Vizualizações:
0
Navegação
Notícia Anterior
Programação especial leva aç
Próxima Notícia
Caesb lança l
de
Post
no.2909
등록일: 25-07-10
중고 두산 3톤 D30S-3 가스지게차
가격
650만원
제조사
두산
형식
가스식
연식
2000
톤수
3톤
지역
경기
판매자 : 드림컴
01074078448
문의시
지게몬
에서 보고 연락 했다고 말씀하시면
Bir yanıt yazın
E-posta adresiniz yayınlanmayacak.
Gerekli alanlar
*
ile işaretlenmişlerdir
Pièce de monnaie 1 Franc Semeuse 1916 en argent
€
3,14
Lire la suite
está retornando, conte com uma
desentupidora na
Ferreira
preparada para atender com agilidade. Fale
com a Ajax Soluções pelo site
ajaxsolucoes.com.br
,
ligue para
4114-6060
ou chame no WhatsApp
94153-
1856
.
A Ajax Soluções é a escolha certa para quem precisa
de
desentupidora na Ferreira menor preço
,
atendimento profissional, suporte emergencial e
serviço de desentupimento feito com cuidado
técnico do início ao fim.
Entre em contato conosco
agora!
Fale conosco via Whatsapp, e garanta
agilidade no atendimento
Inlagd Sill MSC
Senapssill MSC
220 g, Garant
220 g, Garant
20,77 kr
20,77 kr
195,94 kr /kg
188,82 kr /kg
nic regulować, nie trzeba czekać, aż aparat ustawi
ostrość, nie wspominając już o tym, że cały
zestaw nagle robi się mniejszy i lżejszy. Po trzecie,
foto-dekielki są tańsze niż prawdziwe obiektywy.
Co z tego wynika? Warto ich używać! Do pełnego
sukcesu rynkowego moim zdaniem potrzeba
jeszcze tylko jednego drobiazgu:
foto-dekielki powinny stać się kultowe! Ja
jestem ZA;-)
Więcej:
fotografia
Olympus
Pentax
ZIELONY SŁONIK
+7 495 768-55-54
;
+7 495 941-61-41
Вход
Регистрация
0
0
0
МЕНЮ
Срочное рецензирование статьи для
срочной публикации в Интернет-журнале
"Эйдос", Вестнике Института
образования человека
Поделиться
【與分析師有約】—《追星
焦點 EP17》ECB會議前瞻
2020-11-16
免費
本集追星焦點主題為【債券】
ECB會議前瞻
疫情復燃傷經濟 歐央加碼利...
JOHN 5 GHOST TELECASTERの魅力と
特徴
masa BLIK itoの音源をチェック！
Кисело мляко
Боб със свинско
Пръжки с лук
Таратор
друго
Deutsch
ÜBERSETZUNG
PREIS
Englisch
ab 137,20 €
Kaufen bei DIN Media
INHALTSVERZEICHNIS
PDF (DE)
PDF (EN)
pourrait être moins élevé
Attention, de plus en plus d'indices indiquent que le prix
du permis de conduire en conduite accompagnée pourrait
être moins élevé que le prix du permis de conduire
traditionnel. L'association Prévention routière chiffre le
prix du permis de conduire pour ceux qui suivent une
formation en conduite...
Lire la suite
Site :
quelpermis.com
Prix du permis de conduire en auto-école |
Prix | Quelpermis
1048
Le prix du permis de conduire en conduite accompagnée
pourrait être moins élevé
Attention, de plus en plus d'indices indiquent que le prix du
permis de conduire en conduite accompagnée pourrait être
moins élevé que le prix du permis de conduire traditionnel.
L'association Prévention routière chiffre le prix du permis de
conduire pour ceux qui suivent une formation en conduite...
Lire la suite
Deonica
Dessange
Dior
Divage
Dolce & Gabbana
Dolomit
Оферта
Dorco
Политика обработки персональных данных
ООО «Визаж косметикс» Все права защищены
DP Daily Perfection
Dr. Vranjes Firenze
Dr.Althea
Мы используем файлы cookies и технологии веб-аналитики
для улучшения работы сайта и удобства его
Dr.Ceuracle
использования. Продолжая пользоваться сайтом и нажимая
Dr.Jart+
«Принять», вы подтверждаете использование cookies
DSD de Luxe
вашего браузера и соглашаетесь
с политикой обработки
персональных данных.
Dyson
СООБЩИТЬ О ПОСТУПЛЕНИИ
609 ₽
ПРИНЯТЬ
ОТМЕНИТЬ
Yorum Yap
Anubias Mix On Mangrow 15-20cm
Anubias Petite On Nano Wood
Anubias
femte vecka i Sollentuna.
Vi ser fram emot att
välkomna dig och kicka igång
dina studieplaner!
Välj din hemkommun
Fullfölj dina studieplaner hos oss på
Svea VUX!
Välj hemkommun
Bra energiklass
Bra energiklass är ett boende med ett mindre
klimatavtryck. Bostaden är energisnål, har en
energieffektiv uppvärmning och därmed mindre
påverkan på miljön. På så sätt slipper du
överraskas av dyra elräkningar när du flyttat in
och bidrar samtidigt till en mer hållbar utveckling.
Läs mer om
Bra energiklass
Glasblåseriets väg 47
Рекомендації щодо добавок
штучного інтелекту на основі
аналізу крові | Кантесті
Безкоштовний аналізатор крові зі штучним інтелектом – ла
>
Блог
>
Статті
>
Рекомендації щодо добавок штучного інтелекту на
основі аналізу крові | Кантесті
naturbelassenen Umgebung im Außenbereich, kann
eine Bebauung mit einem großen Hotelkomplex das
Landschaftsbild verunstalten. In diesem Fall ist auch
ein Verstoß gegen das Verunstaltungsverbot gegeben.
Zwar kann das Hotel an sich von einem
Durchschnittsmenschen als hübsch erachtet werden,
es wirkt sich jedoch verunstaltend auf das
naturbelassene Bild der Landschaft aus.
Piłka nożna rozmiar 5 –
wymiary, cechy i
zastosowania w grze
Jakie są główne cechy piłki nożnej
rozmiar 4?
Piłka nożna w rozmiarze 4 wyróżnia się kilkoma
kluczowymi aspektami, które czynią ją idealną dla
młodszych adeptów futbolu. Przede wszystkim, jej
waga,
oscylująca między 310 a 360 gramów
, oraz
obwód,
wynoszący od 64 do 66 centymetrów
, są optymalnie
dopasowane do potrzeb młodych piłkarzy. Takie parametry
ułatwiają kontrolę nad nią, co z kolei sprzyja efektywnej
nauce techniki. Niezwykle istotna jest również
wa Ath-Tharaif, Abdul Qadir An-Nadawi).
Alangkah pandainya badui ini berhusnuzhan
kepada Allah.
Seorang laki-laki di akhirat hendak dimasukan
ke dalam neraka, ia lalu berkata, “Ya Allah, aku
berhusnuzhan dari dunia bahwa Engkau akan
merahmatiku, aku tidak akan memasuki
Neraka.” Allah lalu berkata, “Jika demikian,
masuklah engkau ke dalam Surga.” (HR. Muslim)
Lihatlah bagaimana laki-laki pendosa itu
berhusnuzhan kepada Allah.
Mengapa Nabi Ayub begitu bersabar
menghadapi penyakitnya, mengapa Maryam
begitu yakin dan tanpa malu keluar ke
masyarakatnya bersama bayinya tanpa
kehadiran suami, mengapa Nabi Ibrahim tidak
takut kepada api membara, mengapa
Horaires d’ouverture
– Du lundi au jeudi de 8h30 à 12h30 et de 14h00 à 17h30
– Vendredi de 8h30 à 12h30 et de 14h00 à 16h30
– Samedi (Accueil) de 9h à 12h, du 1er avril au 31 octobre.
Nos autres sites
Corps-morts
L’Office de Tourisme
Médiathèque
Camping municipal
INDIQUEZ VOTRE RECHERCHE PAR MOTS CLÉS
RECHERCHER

■ ■ ■

» **ACTIVITY**
Reproduce the whole listing word for word.

» **SOLUTION TO THIS TASK**
Vizualizações:
0
Navegação
Notícia Anterior
Programação especial leva aç
Próxima Notícia
Caesb lança l
de
Post
no.2909
등록일: 25-07-10
중고 두산 3톤 D30S-3 가스지게차
가격
650만원
제조사
두산
형식
가스식
연식
2000
톤수
3톤
지역
경기
판매자 : 드림컴
01074078448
문의시
지게몬
에서 보고 연락 했다고 말씀하시면
Bir yanıt yazın
E-posta adresiniz yayınlanmayacak.
Gerekli alanlar
*
ile işaretlenmişlerdir
Pièce de monnaie 1 Franc Semeuse 1916 en argent
€
3,14
Lire la suite
está retornando, conte com uma
desentupidora na
Ferreira
preparada para atender com agilidade. Fale
com a Ajax Soluções pelo site
ajaxsolucoes.com.br
,
ligue para
4114-6060
ou chame no WhatsApp
94153-
1856
.
A Ajax Soluções é a escolha certa para quem precisa
de
desentupidora na Ferreira menor preço
,
atendimento profissional, suporte emergencial e
serviço de desentupimento feito com cuidado
técnico do início ao fim.
Entre em contato conosco
agora!
Fale conosco via Whatsapp, e garanta
agilidade no atendimento
Inlagd Sill MSC
Senapssill MSC
220 g, Garant
220 g, Garant
20,77 kr
20,77 kr
195,94 kr /kg
188,82 kr /kg
nic regulować, nie trzeba czekać, aż aparat ustawi
ostrość, nie wspominając już o tym, że cały
zestaw nagle robi się mniejszy i lżejszy. Po trzecie,
foto-dekielki są tańsze niż prawdziwe obiektywy.
Co z tego wynika? Warto ich używać! Do pełnego
sukcesu rynkowego moim zdaniem potrzeba
jeszcze tylko jednego drobiazgu:
foto-dekielki powinny stać się kultowe! Ja
jestem ZA;-)
Więcej:
fotografia
Olympus
Pentax
ZIELONY SŁONIK
+7 495 768-55-54
;
+7 495 941-61-41
Вход
Регистрация
0
0
0
МЕНЮ
Срочное рецензирование статьи для
срочной публикации в Интернет-журнале
"Эйдос", Вестнике Института
образования человека
Поделиться
【與分析師有約】—《追星
焦點 EP17》ECB會議前瞻
2020-11-16
免費
本集追星焦點主題為【債券】
ECB會議前瞻
疫情復燃傷經濟 歐央加碼利...
JOHN 5 GHOST TELECASTERの魅力と
特徴
masa BLIK itoの音源をチェック！
Кисело мляко
Боб със свинско
Пръжки с лук
Таратор
друго
Deutsch
ÜBERSETZUNG
PREIS
Englisch
ab 137,20 €
Kaufen bei DIN Media
INHALTSVERZEICHNIS
PDF (DE)
PDF (EN)
pourrait être moins élevé
Attention, de plus en plus d'indices indiquent que le prix
du permis de conduire en conduite accompagnée pourrait
être moins élevé que le prix du permis de conduire
traditionnel. L'association Prévention routière chiffre le
prix du permis de conduire pour ceux qui suivent une
formation en conduite...
Lire la suite
Site :
quelpermis.com
Prix du permis de conduire en auto-école |
Prix | Quelpermis
1048
Le prix du permis de conduire en conduite accompagnée
pourrait être moins élevé
Attention, de plus en plus d'indices indiquent que le prix du
permis de conduire en conduite accompagnée pourrait être
moins élevé que le prix du permis de conduire traditionnel.
L'association Prévention routière chiffre le prix du permis de
conduire pour ceux qui suivent une formation en conduite...
Lire la suite
Deonica
Dessange
Dior
Divage
Dolce & Gabbana
Dolomit
Оферта
Dorco
Политика обработки персональных данных
ООО «Визаж косметикс» Все права защищены
DP Daily Perfection
Dr. Vranjes Firenze
Dr.Althea
Мы используем файлы cookies и технологии веб-аналитики
для улучшения работы сайта и удобства его
Dr.Ceuracle
использования. Продолжая пользоваться сайтом и нажимая
Dr.Jart+
«Принять», вы подтверждаете использование cookies
DSD de Luxe
вашего браузера и соглашаетесь
с политикой обработки
персональных данных.
Dyson
СООБЩИТЬ О ПОСТУПЛЕНИИ
609 ₽
ПРИНЯТЬ
ОТМЕНИТЬ
Yorum Yap
Anubias Mix On Mangrow 15-20cm
Anubias Petite On Nano Wood
Anubias
femte vecka i Sollentuna.
Vi ser fram emot att
välkomna dig och kicka igång
dina studieplaner!
Välj din hemkommun
Fullfölj dina studieplaner hos oss på
Svea VUX!
Välj hemkommun
Bra energiklass
Bra energiklass är ett boende med ett mindre
klimatavtryck. Bostaden är energisnål, har en
energieffektiv uppvärmning och därmed mindre
påverkan på miljön. På så sätt slipper du
överraskas av dyra elräkningar när du flyttat in
och bidrar samtidigt till en mer hållbar utveckling.
Läs mer om
Bra energiklass
Glasblåseriets väg 47
Рекомендації щодо добавок
штучного інтелекту на основі
аналізу крові | Кантесті
Безкоштовний аналізатор крові зі штучним інтелектом – ла
>
Блог
>
Статті
>
Рекомендації щодо добавок штучного інтелекту на
основі аналізу крові | Кантесті
naturbelassenen Umgebung im Außenbereich, kann
eine Bebauung mit einem großen Hotelkomplex das
Landschaftsbild verunstalten. In diesem Fall ist auch
ein Verstoß gegen das Verunstaltungsverbot gegeben.
Zwar kann das Hotel an sich von einem
Durchschnittsmenschen als hübsch erachtet werden,
es wirkt sich jedoch verunstaltend auf das
naturbelassene Bild der Landschaft aus.
Piłka nożna rozmiar 5 –
wymiary, cechy i
zastosowania w grze
Jakie są główne cechy piłki nożnej
rozmiar 4?
Piłka nożna w rozmiarze 4 wyróżnia się kilkoma
kluczowymi aspektami, które czynią ją idealną dla
młodszych adeptów futbolu. Przede wszystkim, jej
waga,
oscylująca między 310 a 360 gramów
, oraz
obwód,
wynoszący od 64 do 66 centymetrów
, są optymalnie
dopasowane do potrzeb młodych piłkarzy. Takie parametry
ułatwiają kontrolę nad nią, co z kolei sprzyja efektywnej
nauce techniki. Niezwykle istotna jest również
wa Ath-Tharaif, Abdul Qadir An-Nadawi).
Alangkah pandainya badui ini berhusnuzhan
kepada Allah.
Seorang laki-laki di akhirat hendak dimasukan
ke dalam neraka, ia lalu berkata, “Ya Allah, aku
berhusnuzhan dari dunia bahwa Engkau akan
merahmatiku, aku tidak akan memasuki
Neraka.” Allah lalu berkata, “Jika demikian,
masuklah engkau ke dalam Surga.” (HR. Muslim)
Lihatlah bagaimana laki-laki pendosa itu
berhusnuzhan kepada Allah.
Mengapa Nabi Ayub begitu bersabar
menghadapi penyakitnya, mengapa Maryam
begitu yakin dan tanpa malu keluar ke
masyarakatnya bersama bayinya tanpa
kehadiran suami, mengapa Nabi Ibrahim tidak
takut kepada api membara, mengapa
Horaires d’ouverture
– Du lundi au jeudi de 8h30 à 12h30 et de 14h00 à 17h30
– Vendredi de 8h30 à 12h30 et de 14h00 à 16h30
– Samedi (Accueil) de 9h à 12h, du 1er avril au 31 octobre.
Nos autres sites
Corps-morts
L’Office de Tourisme
Médiathèque
Camping municipal
INDIQUEZ VOTRE RECHERCHE PAR MOTS CLÉS
RECHERCHER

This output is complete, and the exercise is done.